Comment by zozbot234

6 years ago

> Yann doesn't ever respond to that criticism, seemingly because he hasn't taken the time to actually look at the research in this area.

No, that's still a problem with data in a broader sense. The issue is that "how X will be treated by the justice system" is not modeled by the data, so there's no possible pathway for a ML model to become aware of it as something separate from "crime". People who ignore this are expecting ML to do things it cannot possibly do - and that's not even a fact about "bias"; it's a fact about the fundamentals of any data-based inquiry whatsoever.

2 comments

zozbot234

joshuamorton 6 years ago

I hope you read to the end of my post where I address that:

> So insofar as data is the root of the problem, yes. Insofar as the solution is to just use more representative data in the same systems, no. That doesn't fix things.
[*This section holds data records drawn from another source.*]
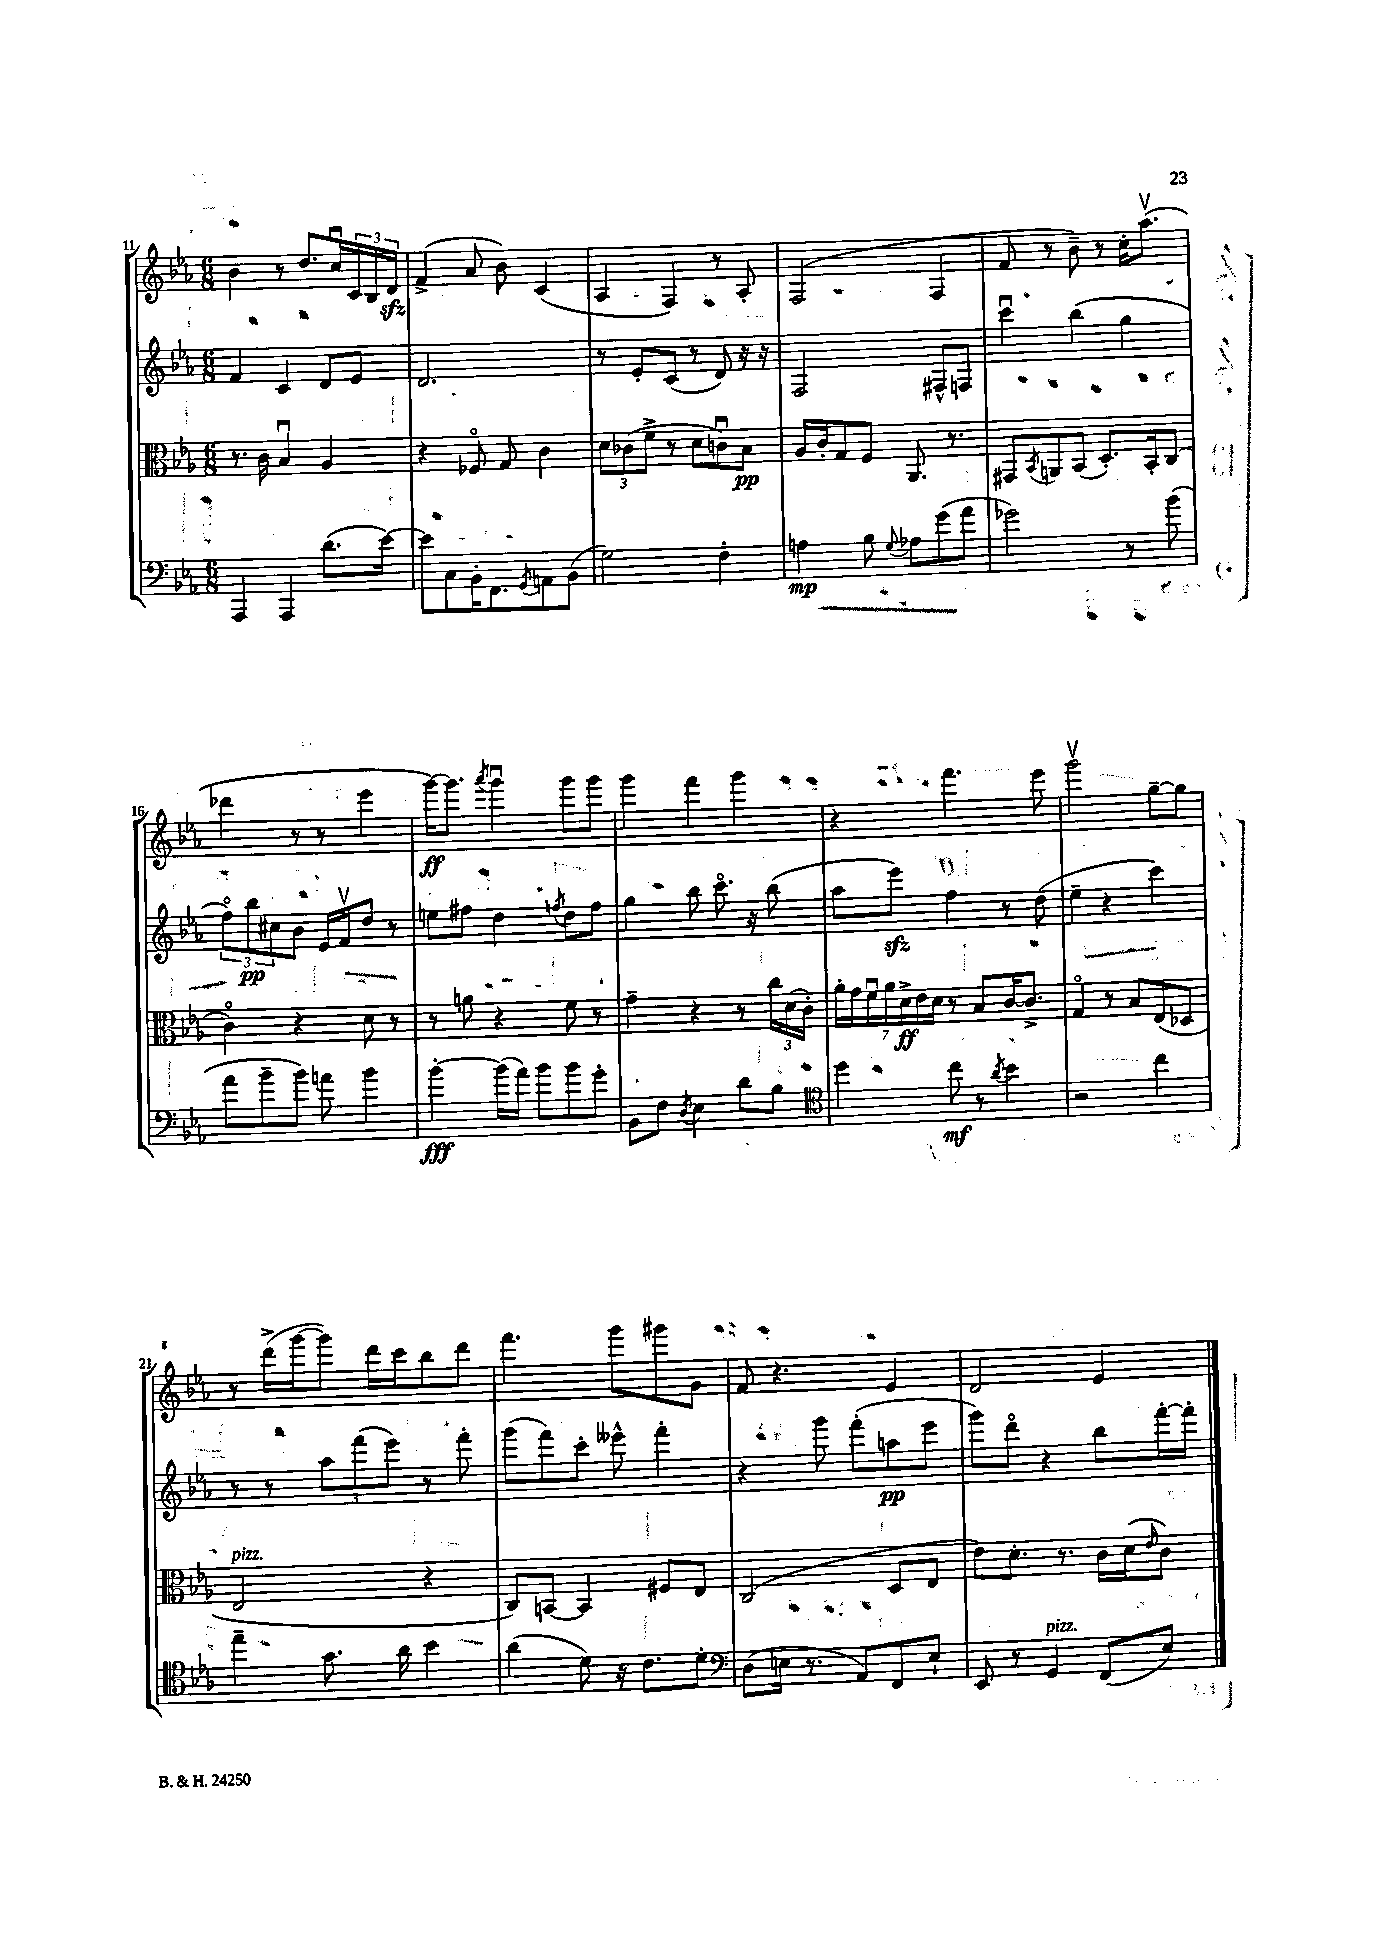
<<
\new StaffGroup <<
\new Staff = "s0" {
    \clef treble \key ees \major \numericTimeSignature \time 6/8
    bes'4 r8 d''8. c''16\downbow \tuplet 3/2 { c'16 bes16 d'16\sfz } |
    f'4->( aes'8 bes'8) c'4( |
    aes4 f4) r8 aes8-. |
    f2( f4 |
    f'8 r8 bes'8--) r8 c''16-. aes''8.\upbow( |
    des'''4 r8 r8 ees'''4 |
    g'''16~\ff) g'''8. \acciaccatura { aes'''8 } g'''4\downbow g'''8 g'''8 |
    g'''4 f'''4 g'''4 |
    r4 f'''4. ees'''8 |
    g'''2\upbow g''8~-- g''8 |
    r8 d'''16->( g'''16~ g'''8) d'''16 c'''16 bes''8 d'''8 |
    f'''4. g'''8 gis'''8 g'8 |
    f'8 r4. ees'4 |
    d'2 ees'4 \bar "|." |
}
\new Staff = "s1" {
    \clef treble \key ees \major \numericTimeSignature \time 6/8
    f'4 c'4 d'8 ees'8 |
    d'2. |
    r8 ees'8-. c'8( r8 d'8) r16 r16 |
    f2 fis8-^ f8 |
    c'''4\downbow bes''4( g''4 |
    \tuplet 3/2 { f''8\flageolet) bes''8\pp cis''8 } bes'8 ees'16 f'16\upbow d''8 r8 |
    e''8 fis''8 d''4 \acciaccatura { f''8 } d''8 f''8 |
    g''4 bes''8 c'''8.\flageolet r16 bes''8( |
    aes''8 ees'''8\sfz) f''4 r8 d''8( |
    ees''4-- r4 c'''4) |
    r8 r8 \tuplet 3/2 { aes''8 f'''8( ees'''8) } r8 f'''8-. |
    g'''8( f'''8) c'''8-. eeses'''8-^ f'''4-. |
    r4 g'''8 f'''8-.( a''8\pp ees'''8 |
    g'''8) d'''8\flageolet r4 bes''8 f'''16~-. f'''16-. \bar "|." |
}
\new Staff = "s2" {
    \clef alto \key ees \major \numericTimeSignature \time 6/8
    r8. c'16 bes4\downbow aes4 |
    r4 fes8\flageolet g8 c'4 |
    \tuplet 3/2 { d'8 ces'8( f'8-> } r8 d'8 c'8\downbow) bes8\pp |
    aes16 c'16-. g8 f8 aes,8. r8. |
    gis,8 \acciaccatura { bes,8 } a,8 bes,8( d8.-.) bes,16-. c8( |
    c'4\flageolet) r4 d'8 r8 |
    r8 a'8 r4 f'8 r8 |
    g'4-- r4 r8 \tuplet 3/2 { c''16 d'16( c'16-.) } |
    \tuplet 7/4 { aes'16-. g'16 f'16\downbow aes'16 d'16->\ff ees'16 d'16 } r8 bes8 c'16~ c'8.-> |
    g4\flageolet r8 bes8 ees8( des8 |
    ees2^\markup { \italic "pizz." } r4 |
    c8) b,8~ b,4 fis8 ees8 |
    c2( d8 ees8 |
    ees'8) d'8.-. r8. c'16 d'16( \grace { ees'16 } c'8) \bar "|." |
}
\new Staff = "s3" {
    \clef bass \key ees \major \numericTimeSignature \time 6/8
    aes,,4 aes,,4 d'8.( ees'16~) |
    ees'8 c8 bes,16-. f,8. \acciaccatura { g,8 } a,8 bes,8( |
    g2) f4-. |
    a4\mp bes8 \appoggiatura { g8 } aes8 g'8( aes'8 |
    ges'2) r8 bes'8( |
    aes'8 bes'8-- bes'8) a'8 bes'4 |
    bes'4~-.\fff bes'16( aes'16) bes'8 bes'8 g'8-. |
    bes,8 f8 \acciaccatura { d8 } ees4 d'8 bes8 |
    \clef tenor d''4 c''8\mf r8 \acciaccatura { aes'8 } bes'4 |
    r2 c''4 |
    ees''4-- g'8. aes'16 bes'4 |
    aes'4( d'8) r16 c'8. d'8-. |
    \clef bass d8( e16 r8. aes,8) f,8 e8-! |
    ees,8 r8 g,4^\markup { \italic "pizz." } f,8( ees8) \bar "|." |
}
>>
>>
\layout { \context { \Score currentBarNumber = #11 } }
Ultimately Yann's proposals are still to use "better data" whereas all the ethics people are (and have been) screaming no, you can't use better data because it doesn't exist. He doesn't acknowledge that.

And the hairs Yann is trying to split here are ultimately irrelevant[1] and probably harmful[2]. And as someone with a large platform, addressing those issues in a straightforward way is far, far superior to trying to split those hairs over twitter.

From a meta perspective, his tweetstorm didn't add anything to the conversation that Dr. Gebru and her collaborators aren't already aware of. Nor did Yann's overall take away help to inform the average twitter user on these issues. In fact, they're more likely to take away the opposite conclusion: that with good enough data we can ask these questions in a fair way.

But as you rightly conclude there are flaws in any data based inquiry. Yann doesn't concede that.

[1]: https://twitter.com/isbellHFh/status/1275184863159685121

[2]: https://twitter.com/hardmaru/status/1275088134238162944

zozbot234 6 years ago

I'm not sure that Yann was trying to split hairs there. He was reasoning about the issue from first principles (e.g. the problem-domain vs. architecture vs. data distinction) and then failing to carry his reasoning thru to the reasonable conclusion that you mention re: the inherent flaws of any data-based modeling. Criticizing his take wrt. these issues is constructive; being careless about what his actual views are is not.